_WHAT THE TASK REQUIRES_.
From top to bottom, return the listing exactly as it appears, omitting its images.

_DATASET SECTION_.
+ + +

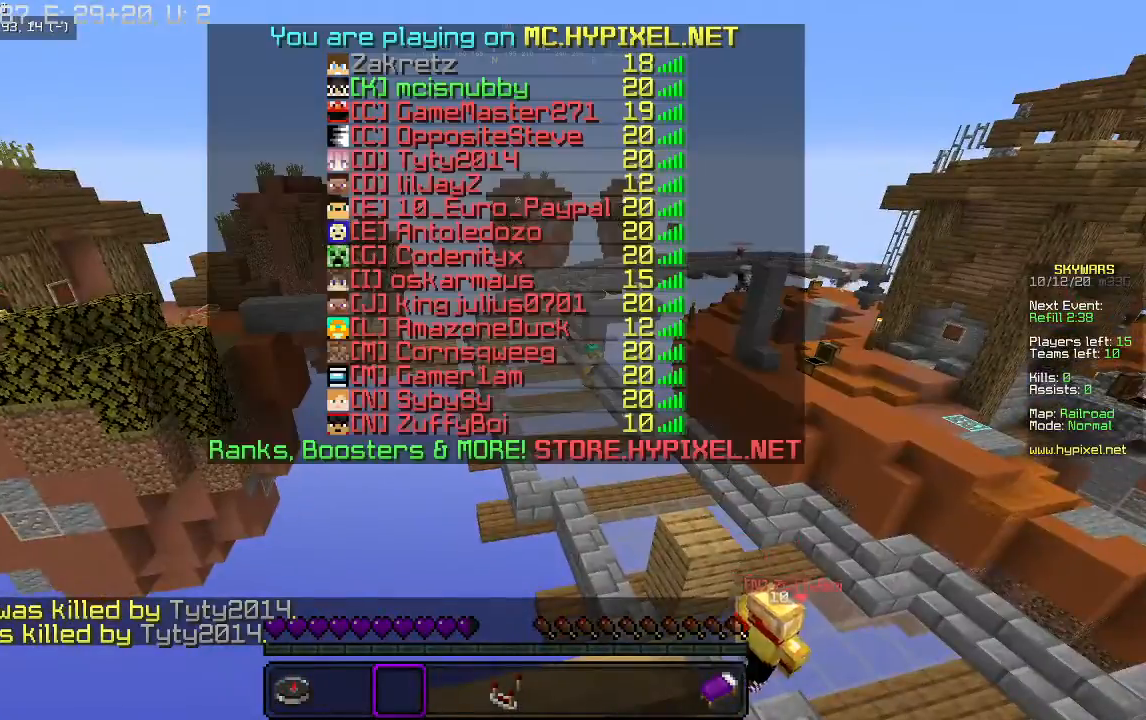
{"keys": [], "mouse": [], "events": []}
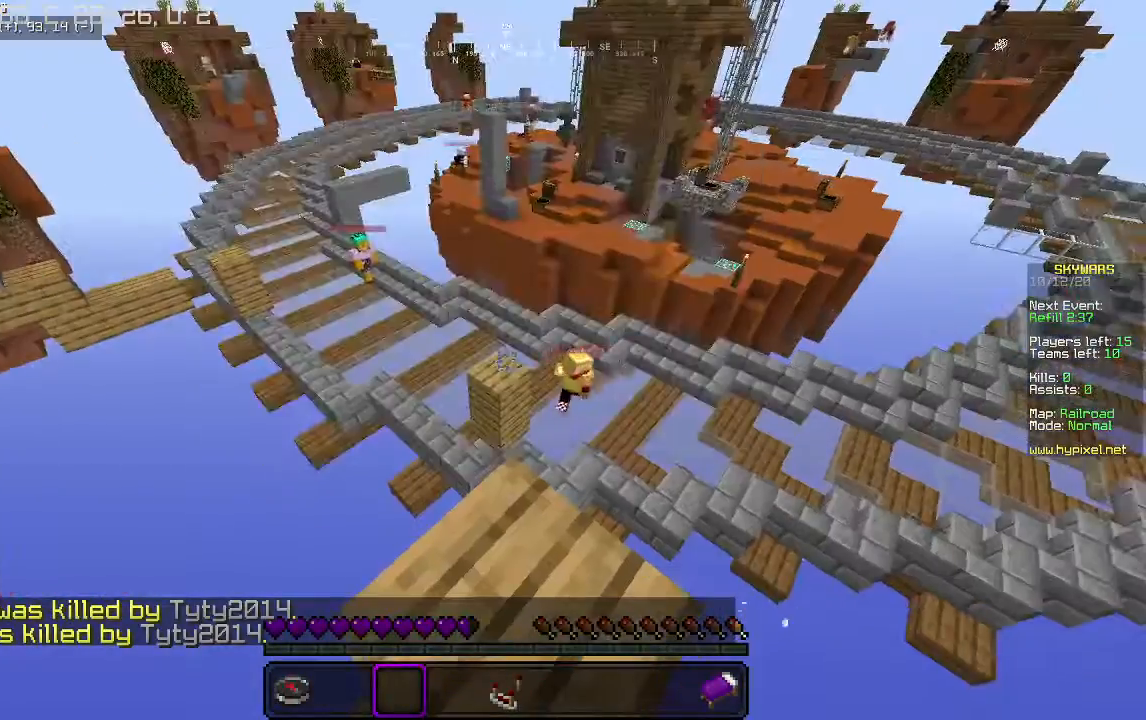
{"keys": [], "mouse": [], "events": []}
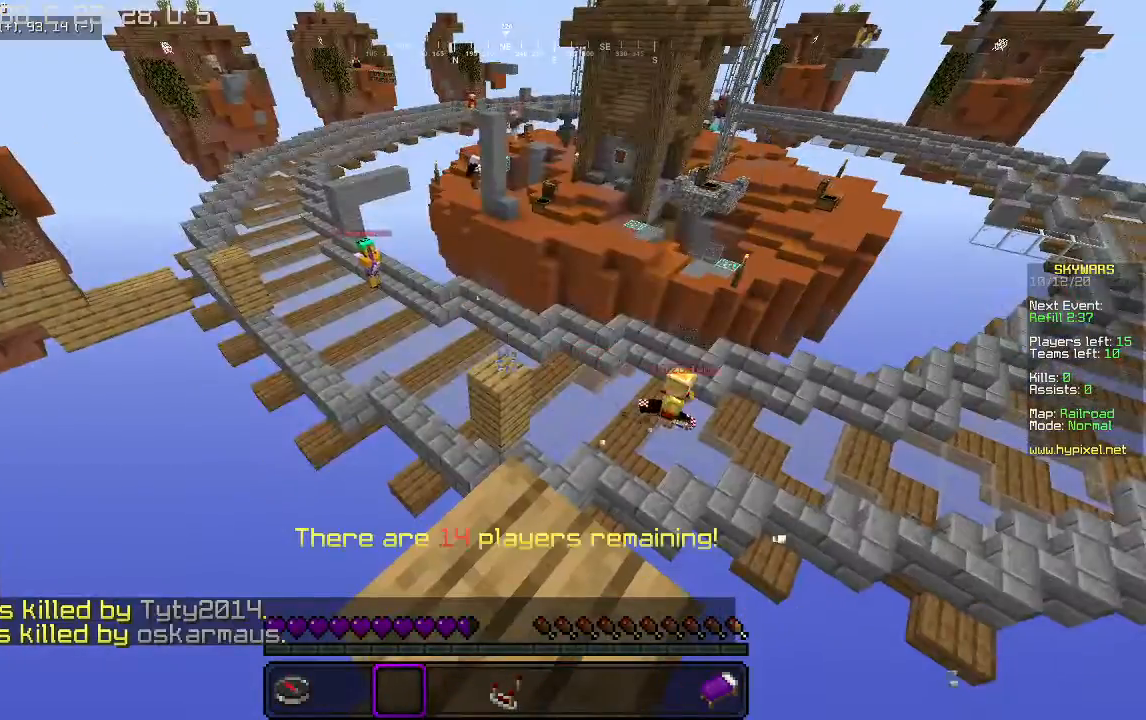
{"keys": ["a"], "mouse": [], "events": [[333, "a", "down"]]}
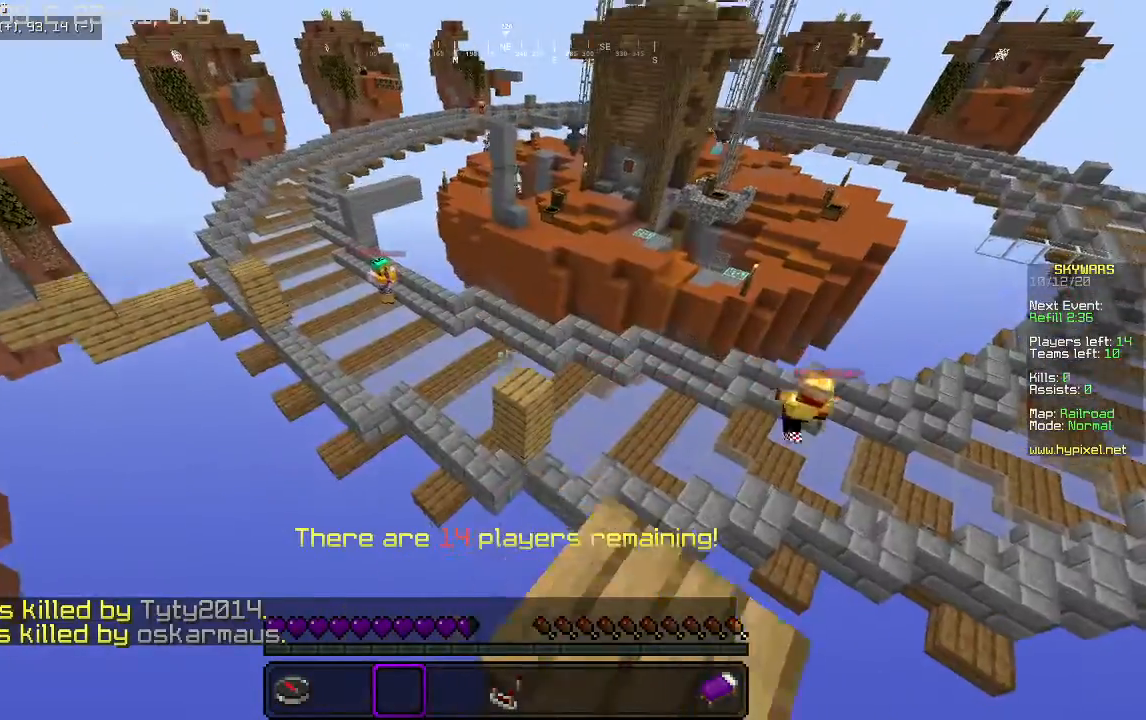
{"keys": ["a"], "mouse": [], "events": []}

+ + +

_EXERCISE SOLUTION_.
{"keys": [], "mouse": [], "events": []}
{"keys": [], "mouse": [], "events": []}
{"keys": ["a"], "mouse": [], "events": [[333, "a", "down"]]}
{"keys": ["a"], "mouse": [], "events": []}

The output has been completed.